Sunday, April 5, 2009

Daydreaming

Part of me wishes I could go back to just being obsessed with How I Met Your Mother. It's a lot easier to be addicted to a world that's laid out for you, always there when you need a laugh or a break. Real life is not that way and the things on my mind are severely distracting me from getting my work done. Normally I would just DO SOMETHING about it but school NEEDS to come first.

I think I need to read THE PROCASTINATOR'S HANDBOOK by Rita Emmit again. Except, Rita doesn't have any advice for all the things that are on my mind.

On a much sadder note, I am not sure how much longer my great-grandfather is going to last in this world. He's in the hospital again; my mom is there with him. I haven't seen him since Christmas.

Random thoughts...

I keep saying I should start a blog called DON'T BUILD THIS and talk about all the random truths and isms we learn at 4am in studio. It'll be really great!

From the outside looking in, do I seem "artsy" on the basis of my major? My self-image doesn't quite line up with that, but then I look around my room and I think maybe I am, but in a superficial way. Case in point: I love taking photos but know nothing about technical photography stuff. It's always been on my "to do when I have time/money" list. More importantly...do I like being associated with all the connotations of an arch major? It's a little late to wonder this, I guess.

I went to the CSA culture show tonight. It's not big and flashy like PCN/VSA but it gave me a lot to think about, and I'm glad that they went to all the effort to have the show. CSA has a tough job -- what does it mean to be "Chinese American"? I couldn't tell you the answer but I imagine that it's pretty difficult to figure out and then present in one show, because China has so many sub-cultures, ethnicities, dialects, etc. There are some generalizations in terms of immigration patterns, but even so...much more than Japanese Americans or Vietnamese Americans, I can't imagine how you'd be able to quintessential-ize the Chinese American experience. But rather than say that Chinese/Chinese Americans are TOO different or are TOO similar, the members of CSA decided to tell a story that was representative of what they saw fit to tell.
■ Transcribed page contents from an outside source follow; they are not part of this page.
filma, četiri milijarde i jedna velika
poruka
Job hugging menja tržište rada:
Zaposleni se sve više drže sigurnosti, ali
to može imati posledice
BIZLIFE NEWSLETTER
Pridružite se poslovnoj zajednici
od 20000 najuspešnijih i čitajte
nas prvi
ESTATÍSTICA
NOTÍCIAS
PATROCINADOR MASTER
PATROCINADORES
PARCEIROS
Rather than fit into all of the stereotypes of the med/law school-focused students, these folks put in the hours and effort to do this showcase, which speaks volumes to the types of diversity and tensions that exist within Chinese American culture.
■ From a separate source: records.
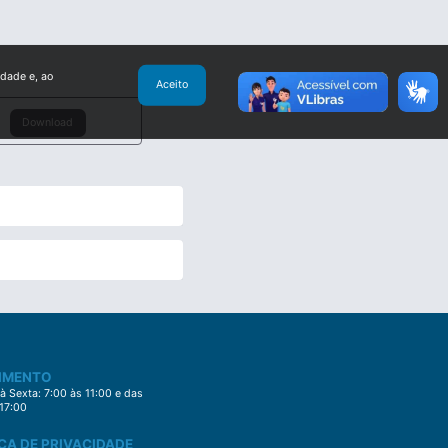
idade e, ao
Aceito
Download
IMENTO
 Sexta: 7:00 às 11:00 e das
 17:00
CA DE PRIVACIDADE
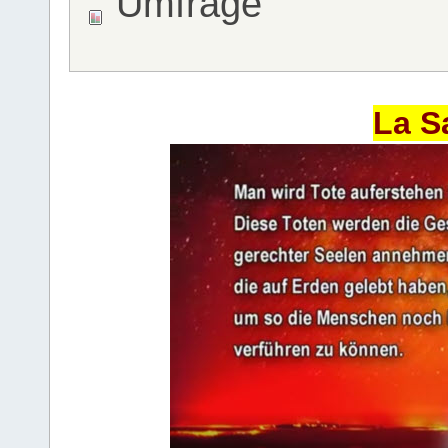
Umfrage
La S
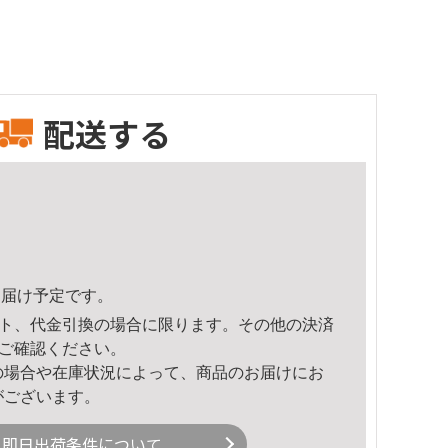
配送する
6頃のお届け予定です。
ト、代金引換の場合に限ります。その他の決済
ご確認ください。
の場合や在庫状況によって、商品のお届けにお
がございます。
即日出荷条件について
I laughed when the main character was super cheap with his girlfriend, because I've had friends that were the same way, and I never could really totally understand it.

I wish studio was freakin done -- this time because well, dammit, it's April and that means culture show season and I want to see them all and have dinner with everyone I know all the time and hang out and savor every last moment as a student. Instead I either need to get way more organized (ie drag myself out of bed, stop watching hulu, etc) or become a complete social recluse.

I thought rendering was gonna be cool but it's not. It takes fucking forever and I'm scared it's going to crash my computer....

Wednesday, April 1, 2009

Travel Bug

My desires to travel and see new things has grown in intensity again! I am seriously considering going on a trip somehwere right after graduation (or right after my lease runs out) and putting it all on my credit card and paying it off.....later. I mean I have no money but I am also pretty unattached so it's the perfect time to travel. I think it will, among other things, help me do some soul searching to figure out what I want to do -- because right now I think I want to go into something that's pretty non-traditional (as in, no arch firm, etc -- some sort of a startup instead).

I have been reading all these stories of people in massive debt over things like clothes and shit and so every time I go to buy something I ask myself "would I think it was worth it if I couldn't pay my bills because i bought this?". Usually, it seems frivolous, although Barney Stinson may say otherwise. The only thing I will spend money on w/o thinking is food right now. But a trip...that might be worth it?

Tops of my list:
NYC
Japan
Peru
Brazil
London
Spain
Hong Kong
Mumbai
Paris

So please weigh in: frivolous or worth it?